The sunny climate may be one of Florida’s most enduring assets, but unfair laws and courts are storm clouds on Florida’s horizon.
This is a reasonable conclusion from the findings of the U.S. Chamber Institute for Legal Reform’s newly released 2015 Lawsuit Climate Survey ranking the 50 states on their lawsuit systems.

For the fourth consecutive time, the Sunshine State sits in the bottom ten, 44th out of 50.

Why is a state with so much going for it bad when it comes to lawsuits?


First, Florida is a plaintiffs’ lawyers’ haven.

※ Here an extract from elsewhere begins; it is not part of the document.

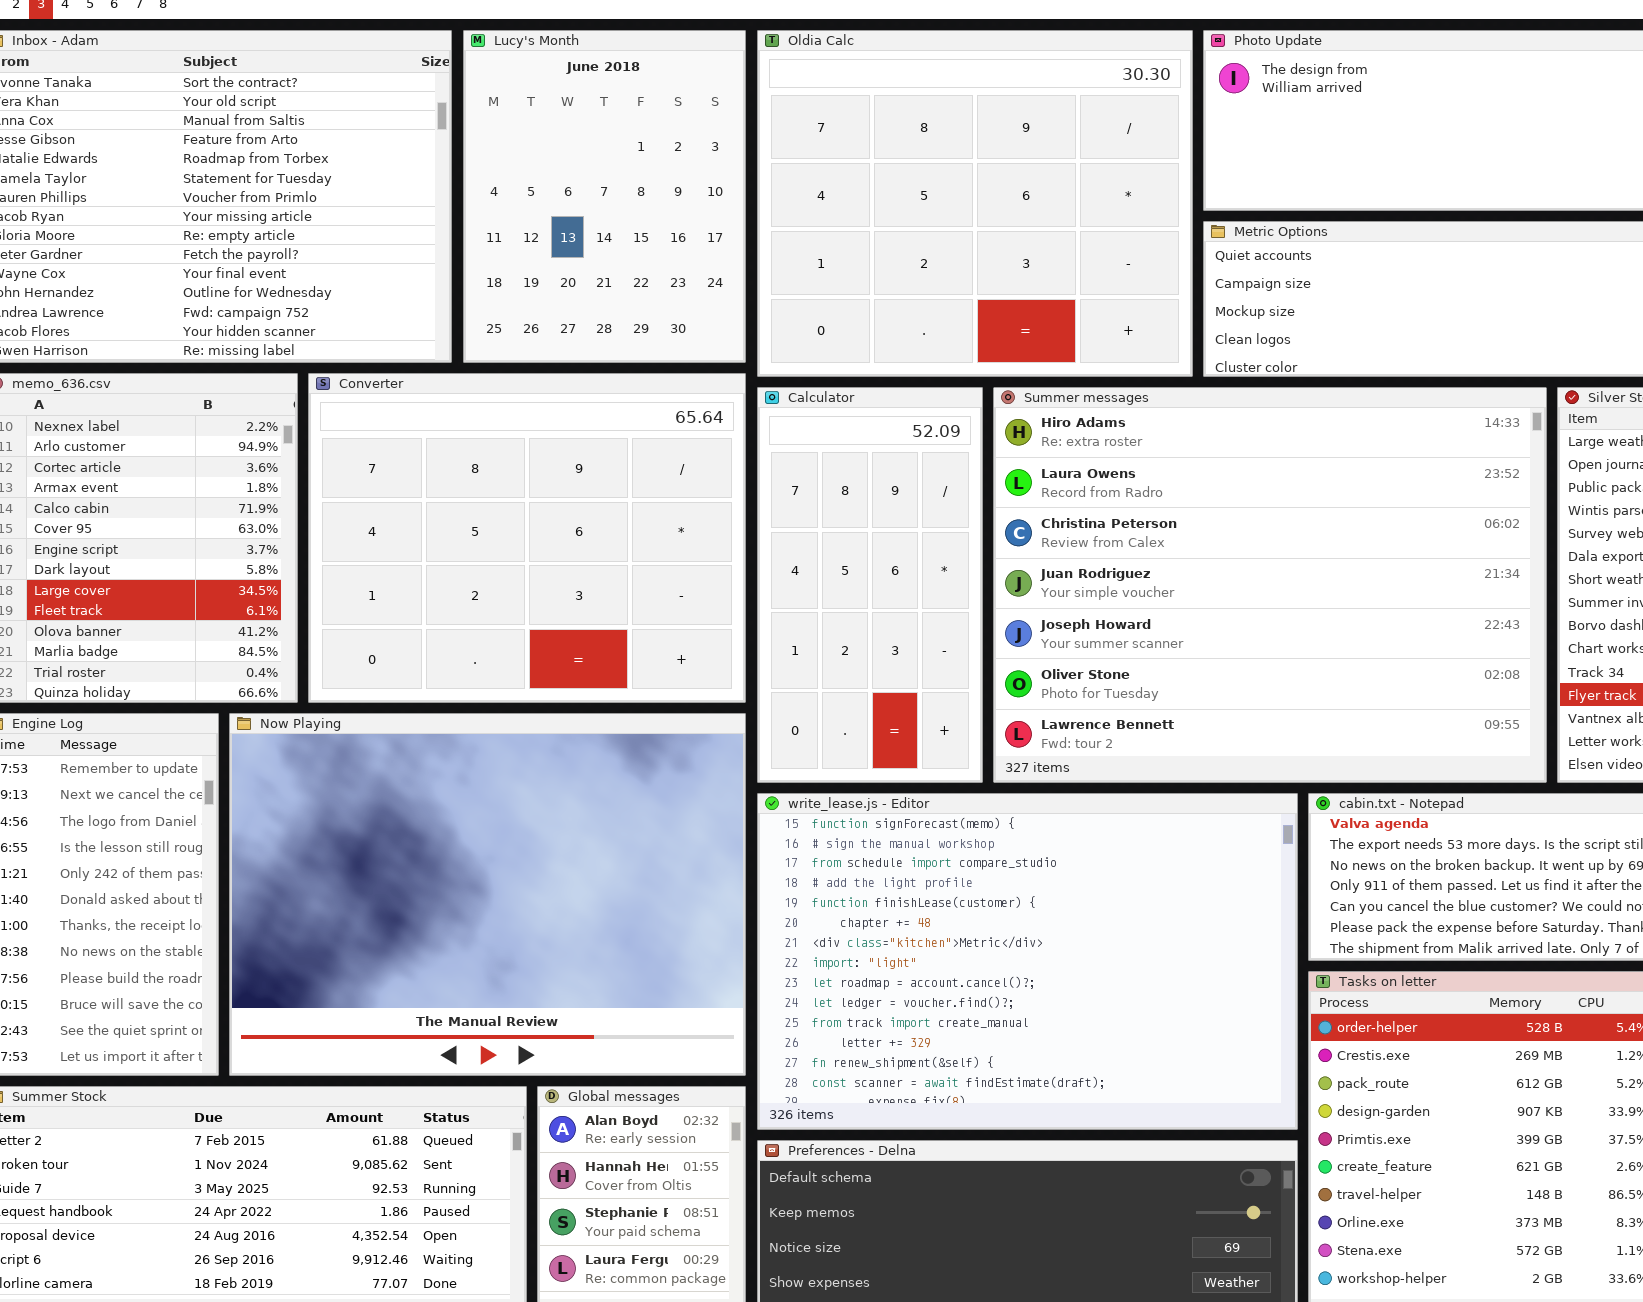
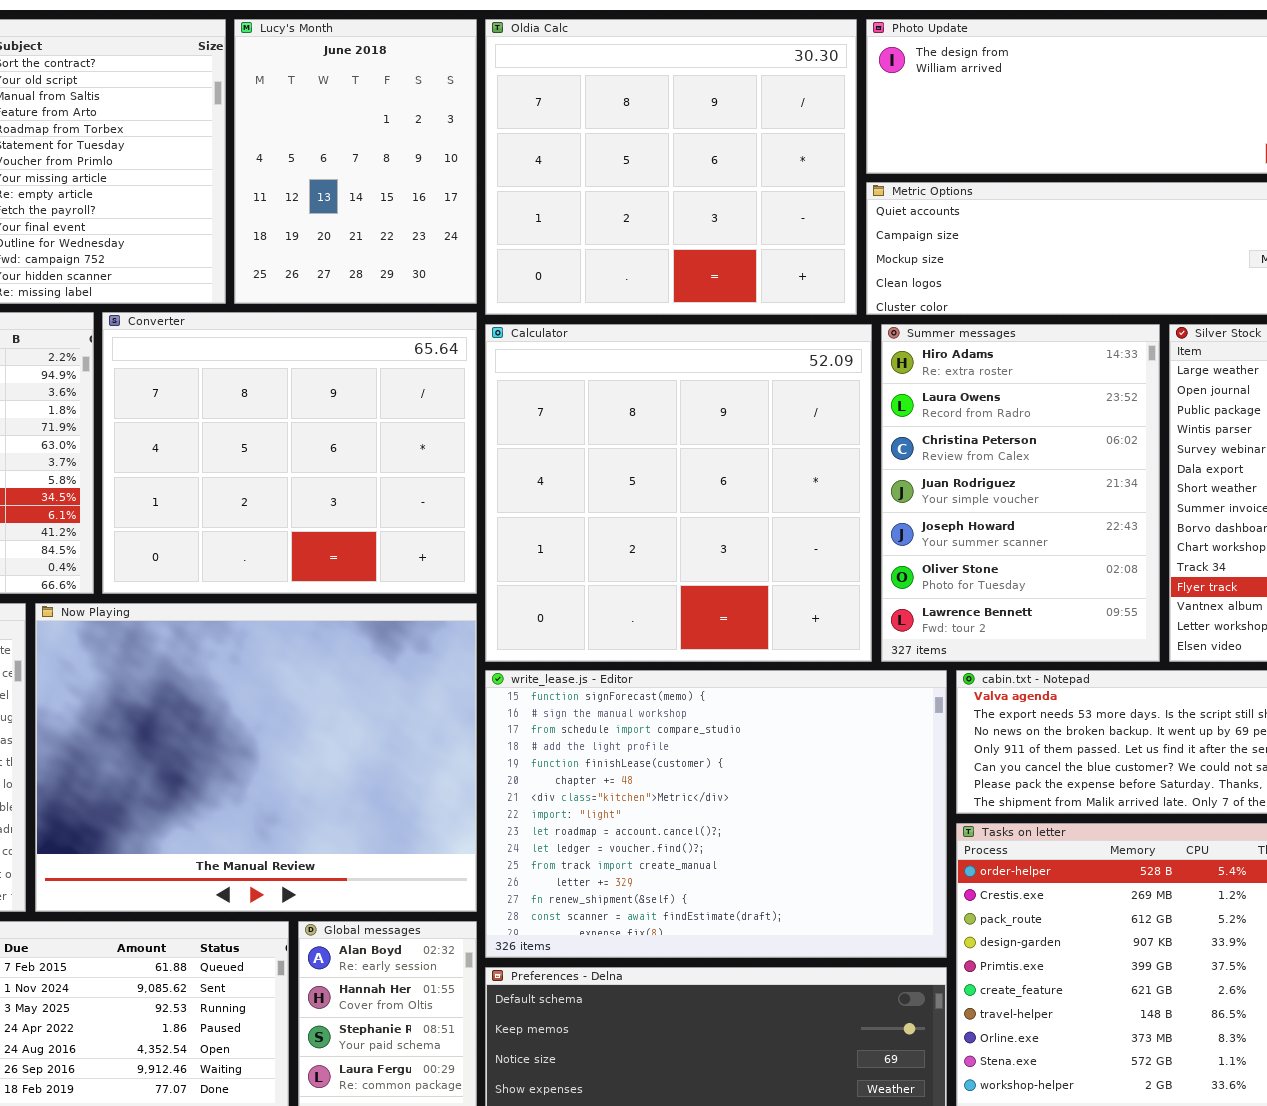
Calculator: [757,387,983,783] -> [485,324,872,662], resized
Summer messages: [993,387,1547,783] -> [881,324,1160,662], resized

Just drive a few miles down Interstate 95 or just about anywhere, and you are bombarded with personal injury trial lawyer ads on billboards, buses, taxis and even radio.

Like sharks drawn to an injured fish, lots of plaintiffs’ lawyers mean lots of lawsuits.

A big reason why so many personal injury trial lawyers hang out their shingle here is our lopsided courts, which often favor plaintiffs’ lawyers over common sense.

Take the Florida Supreme Court’s ruling last year striking down the state’s $1 million cap on non-economic damages in some medical malpractice lawsuits.

This is the amount of compensation a plaintiff can receive beyond the actual medical costs.

The Court’s decision eliminated a vital tool to curb runaway medical malpractice insurance costs for doctors. Parts of Florida, particularly South Florida, have some of the highest medical liability costs in the nation. It can also cause doctors to perform more, costlier and sometimes unnecessary medical tests to avoid litigation.

And why do the Florida courts block reforms? Simple — the Florida plaintiffs’ bar.


Plaintiffs’ lawyers have a monopoly on how judges are selected to both the Supreme Court and courts of appeal. Even at the trial courts where judges are elected, plaintiffs’ lawyer campaign contributions carry many to the bench.

Of course, the symbiotic relationship between judges and trial lawyers is just one factor affecting the lawsuit system. Another is the Legislature, and on this front Florida has made progress. But with the state’s low ranking, more is needed.

And Tallahassee should start by addressing “bad faith” lawsuits — a legal loophole that allows for two lawsuits for every alleged infraction: one against the defendant and a second against the defendant’s insurance company.

“Bad faith” lawsuits are routinely brought against insurers for any sort of alleged delay in resolving a claim, even when an insurer settles quickly for the maximum amount.

“Bad faith” lawsuits allow plaintiffs’ lawyers to game the system and get many times the amount of the cost of a car accident, for example.

Even with one of the fastest job-creating records in the country, Florida must still create more than 2 million jobs over the next 15 years.

And a broken lawsuit system threatens this.